─── Study material

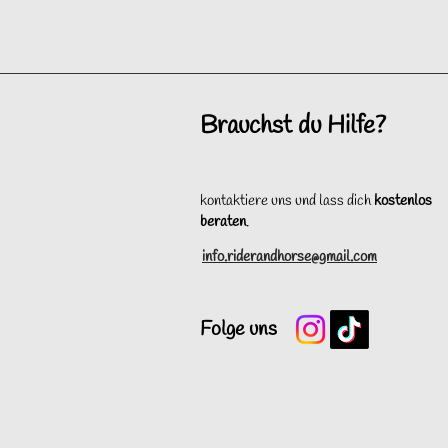
Brauchst du Hilfe?
kontaktiere uns und lass dich
kostenlos
beraten
.
info.riderandhorse@gmail.com
Folge uns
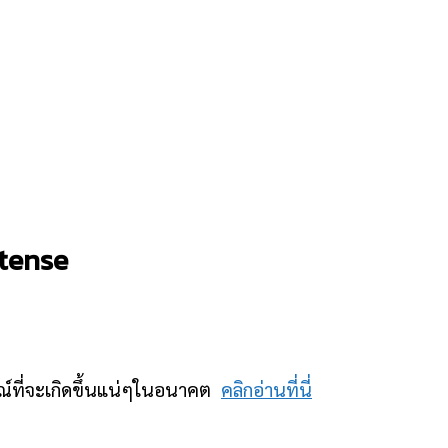
 tense
ารณ์ที่จะเกิดขึ้นแน่ๆในอนาคต
คลิกอ่านที่นี่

──────

Description of the task. The reply must hold each line of the records verbatim and no pictures.

Written solution.
Brauchst du Hilfe?
kontaktiere uns und lass dich
kostenlos
beraten
.
info.riderandhorse@gmail.com
Folge uns
 tense
ารณ์ที่จะเกิดขึ้นแน่ๆในอนาคต
คลิกอ่านที่นี่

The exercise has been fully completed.